«Als ich im Herbst 2016 erfahren habe, dass wir einen ganzen Tag jemandem von Zwangsheiratzuhören werden, habe ich mir vorgenommen, anstandshalber Aufmerksamkeit vorzutäuschen und ein Sportheftli mitgenommen. Erstens hatte ich ja nur mit PrimarschülerInnen zu tun und zweitens war ich diesem Randthema noch nie begegnet.

Was dann im Workshop gekommen ist, war eine Lawine statistischer Daten, bunter Beispiele, trauriger Tatsachen, interessanter Informationen, nicht geahnter Zusammenhänge und noch wenig geahnter Auswegmöglichkeiten.
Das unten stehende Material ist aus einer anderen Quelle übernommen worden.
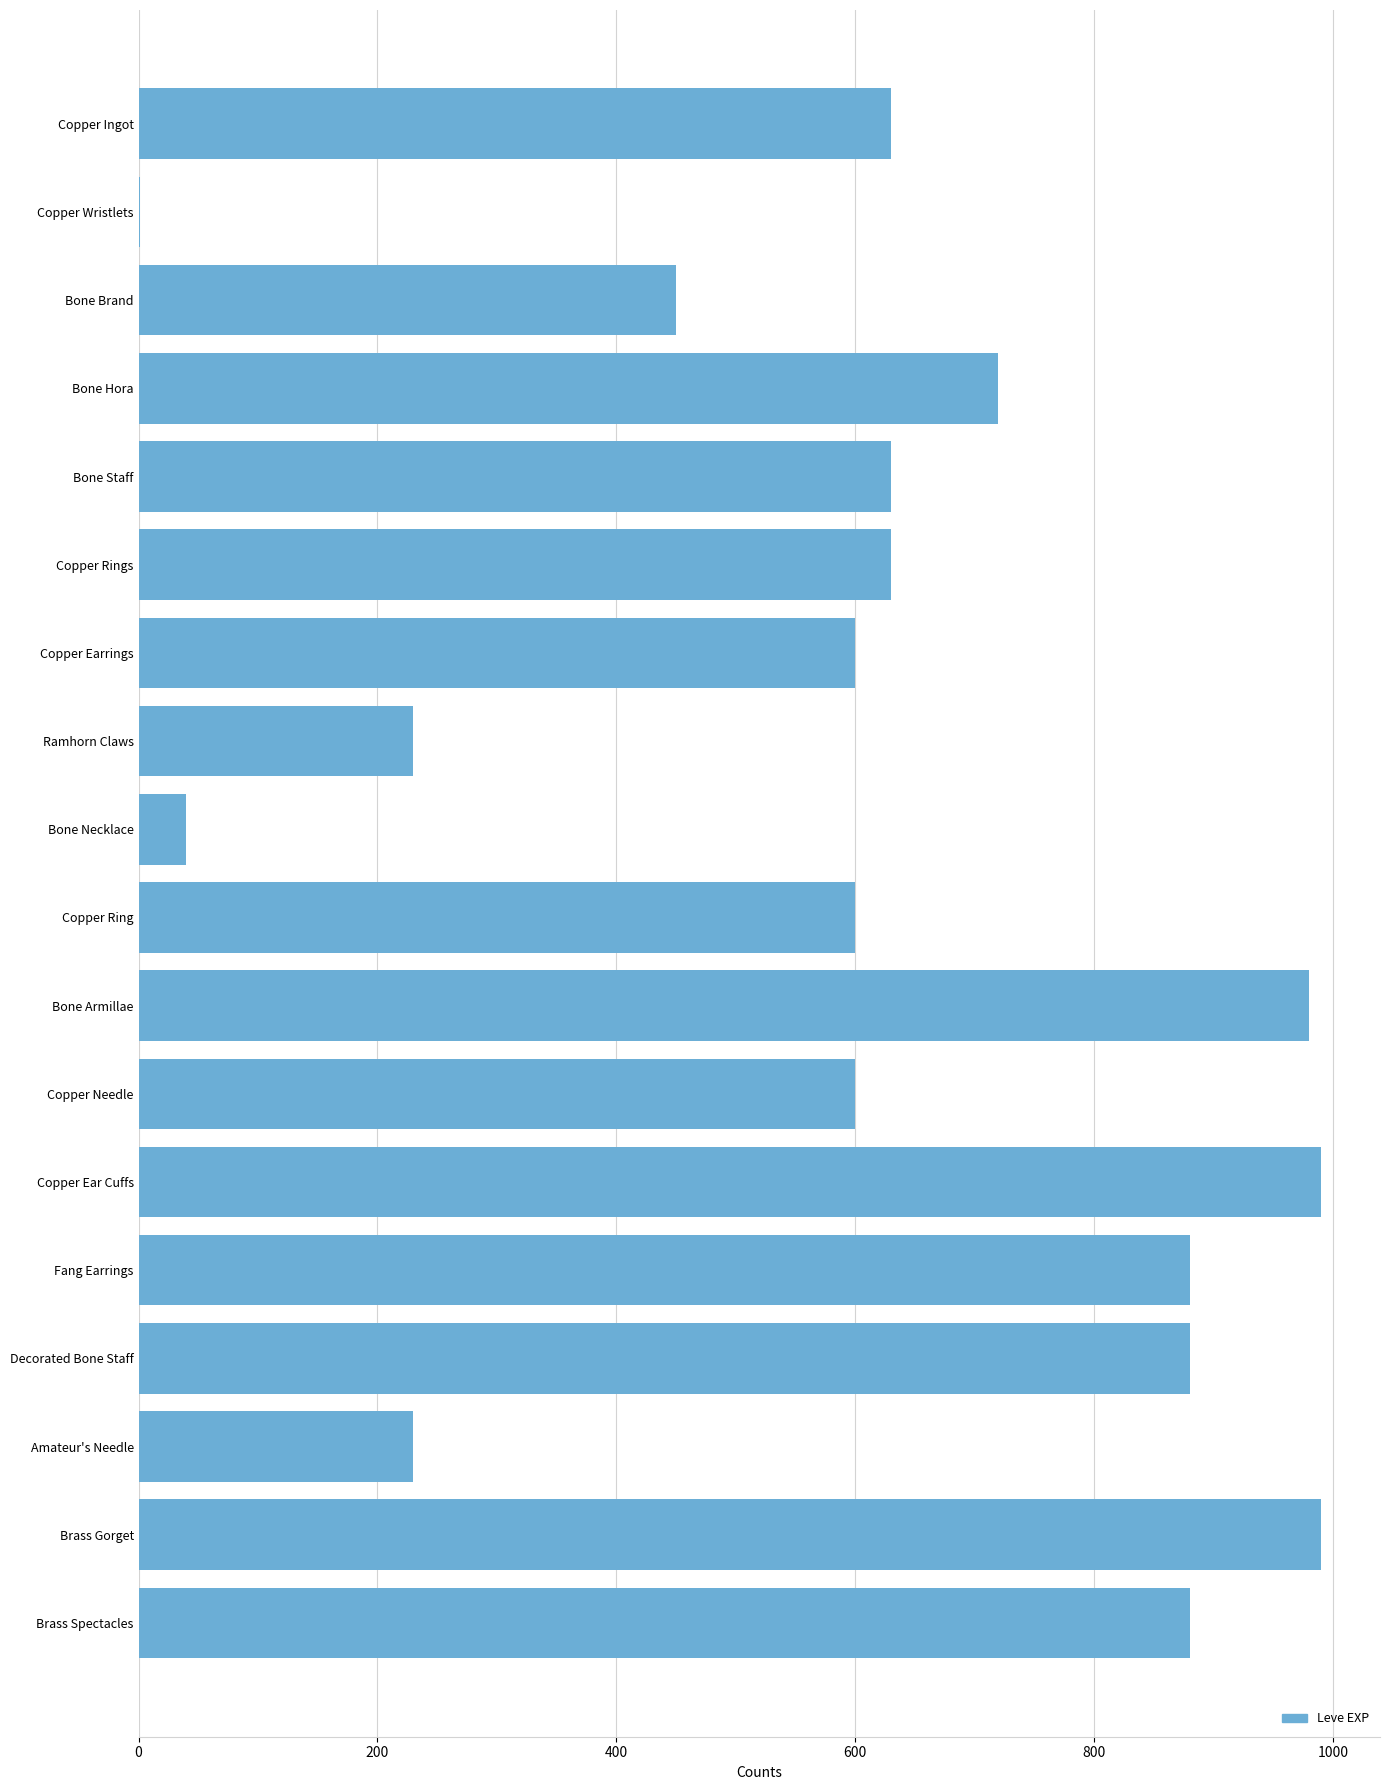

True or false: the data shows 600 at Copper Earrings.

True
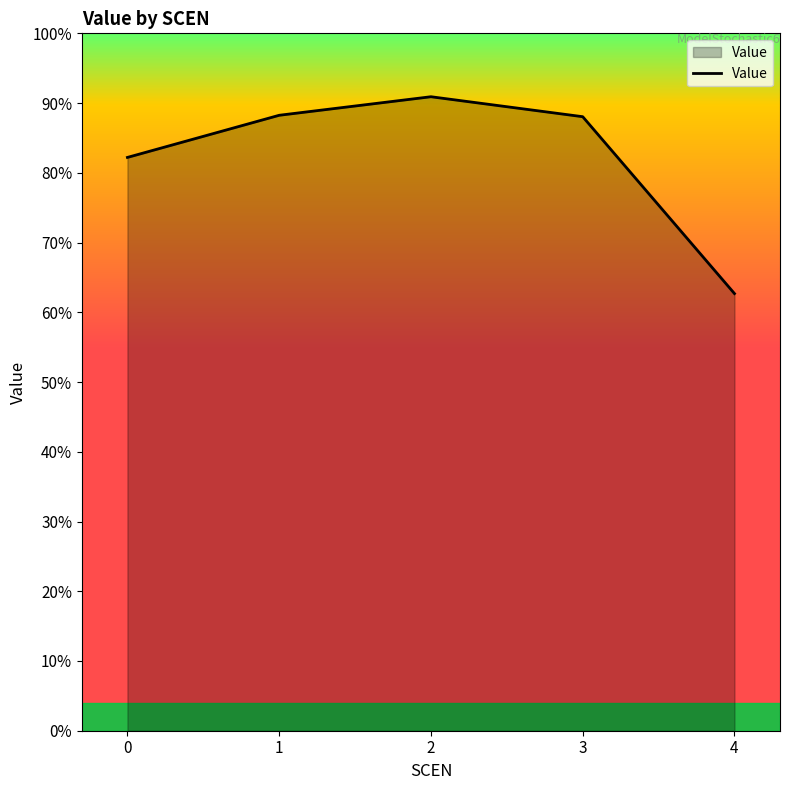

How many interior local peaks (higher than both neighbors) does the data have?

1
Und das alles hat der Referent der Fachstelle Zwangsheirat mit viel über uns Humor geleert und mit dem verständnisvollem Grinsen, dass wir das zwar eh nie ganz verstehen werden können, aber wichtig ist, dass wir verstehen: Zwangsheirat gibt es in der Schweiz. Selten habe ich einen Referenten erlebt, der so fachlich fundiert und gleichzeitig humorvoll und menschlich war, ein Erlebnis! Das Sportheftli blieb jedenfalls im Rucksack.
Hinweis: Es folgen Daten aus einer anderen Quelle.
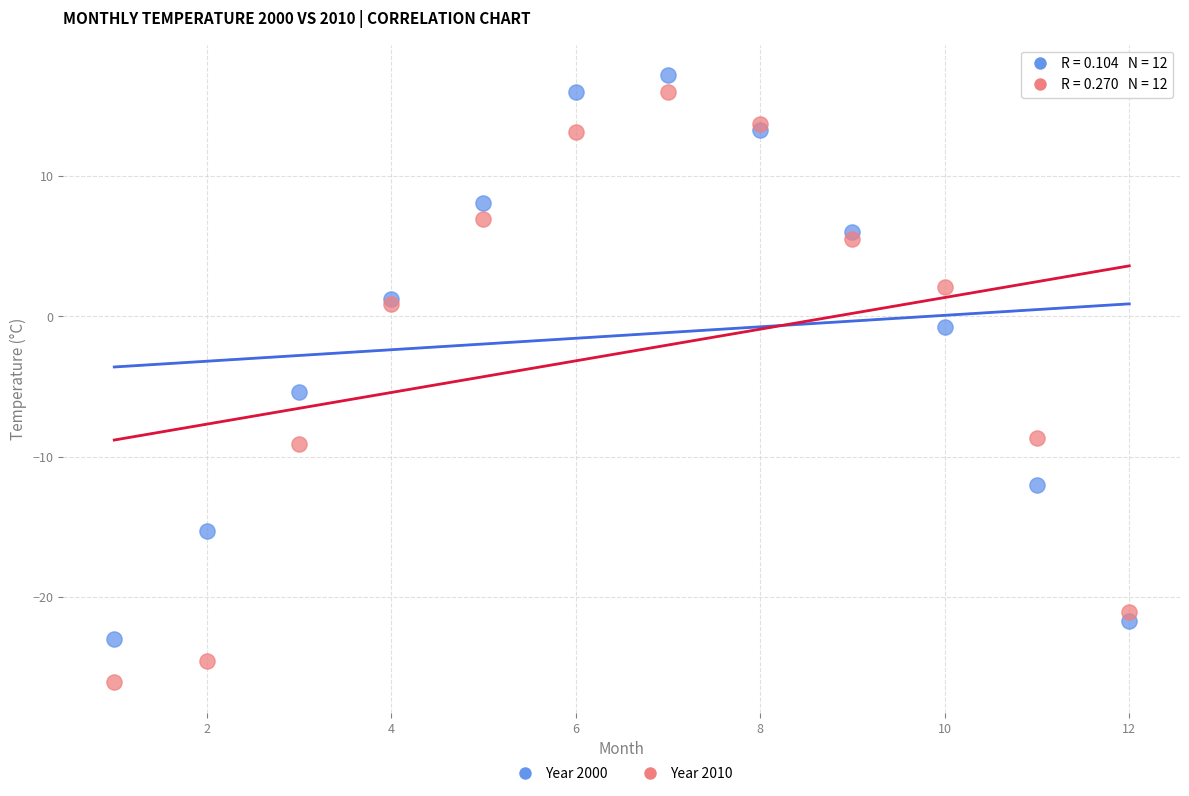

Which series has the widest spread of Y values?

Year 2010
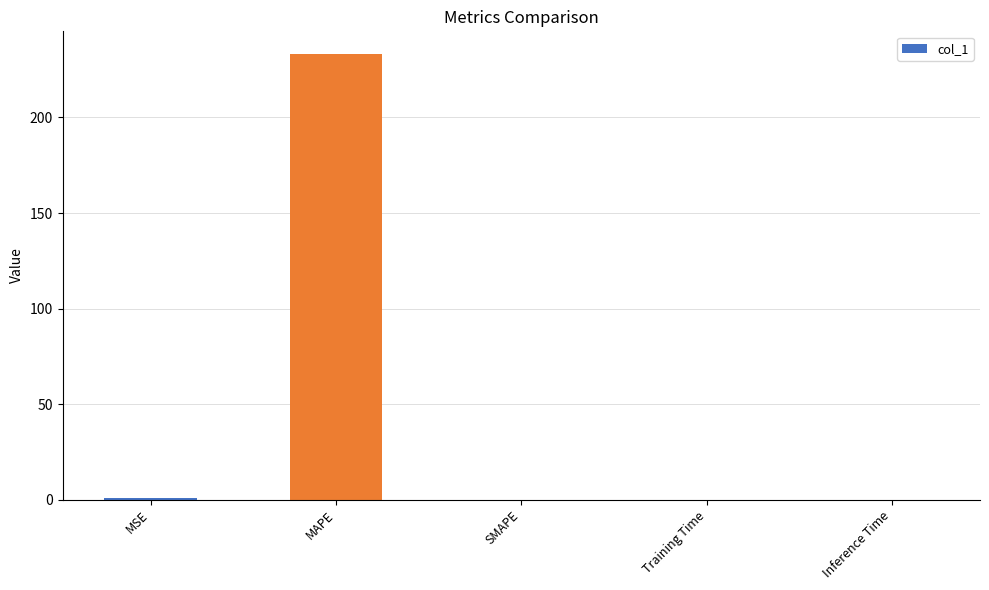

What is the sum of all values?

234.2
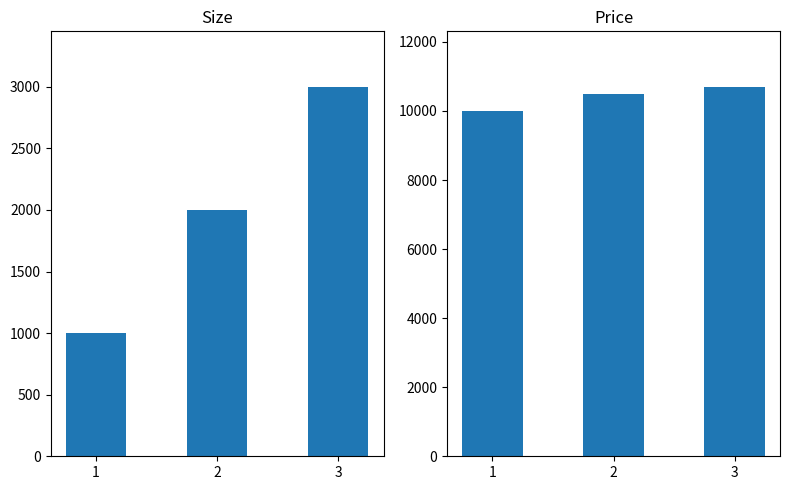

What is the value of the Size bar at the 3rd from the left?

3000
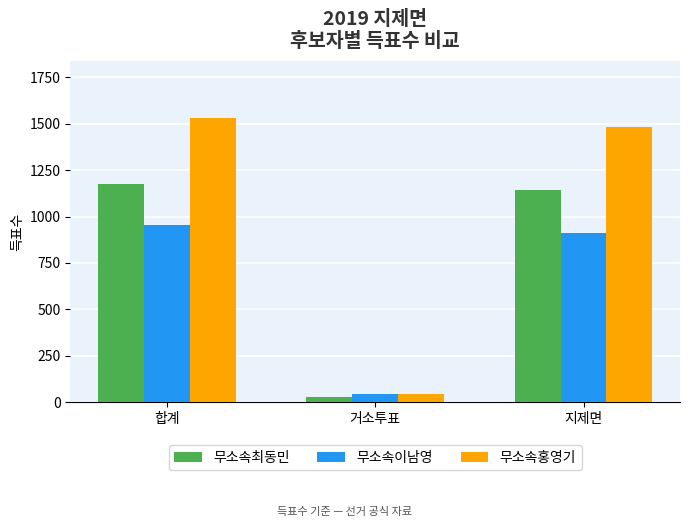

Reading right to left, extract all data points from this chart.

무소속최동민: 1142	30	1175
무소속이남영: 913	42	956
무소속홍영기: 1485	46	1532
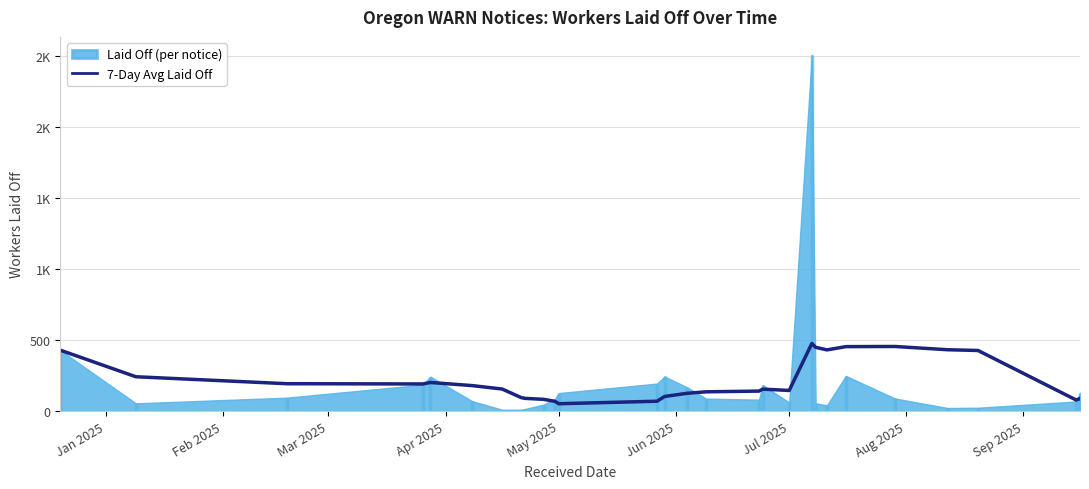

What is the label of the 6th point from the left?

Jun 2025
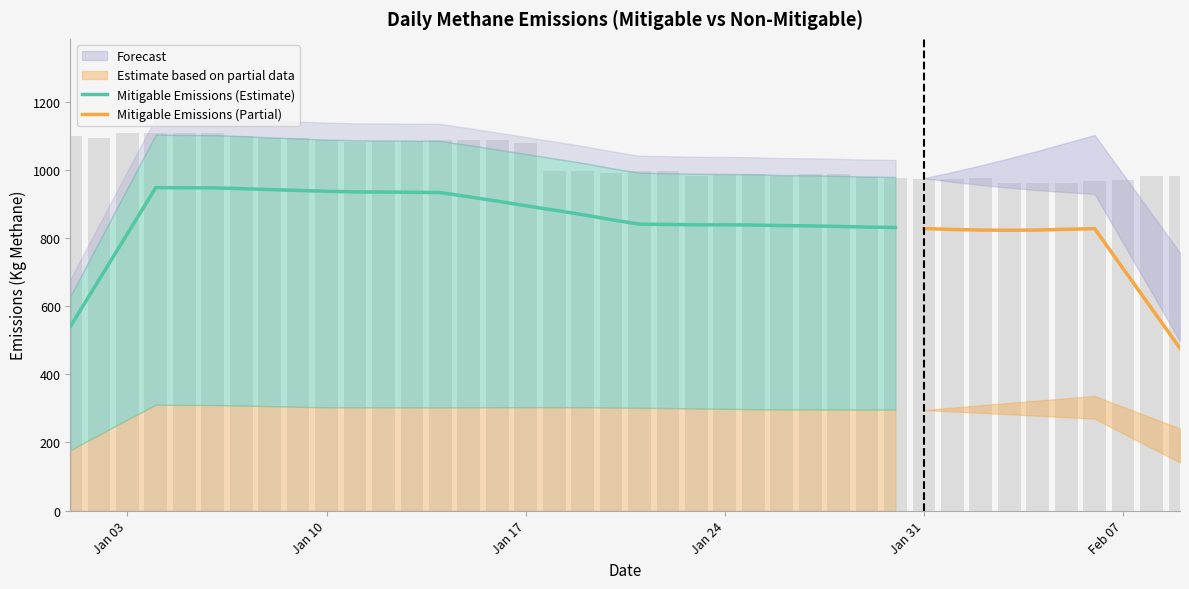

What is the difference between the maximum and second lowest values in the Daily Emissions (Kg Methane) series?

149.4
Inzwischen habe ich mich als Schulsozialarbeiter bereits dreimal an die Fachstelle dreimal gewendet oder sie weiterempfohlen. Jedes Mal wurde ich professionell und schnell beraten. Auch das Versprechen, dass die BeraterInnen zu uns kommen, um vor Ort zur Hilfe stehen, haben sie erfüllt. Und es handelte sich überhaupt nicht nur um das Thema Zwangsheirat. Das Wissen der Fachleute über kulturelle und religiöse Gegebenheiten und Zusammenhänge ist viel breiter. Wenn ich bei meiner Arbeit in der Schule bei religiösen und kulturellen Themen an meine Grenze stosse, dann weiss ich nun, wer mehr weiss. Danke.»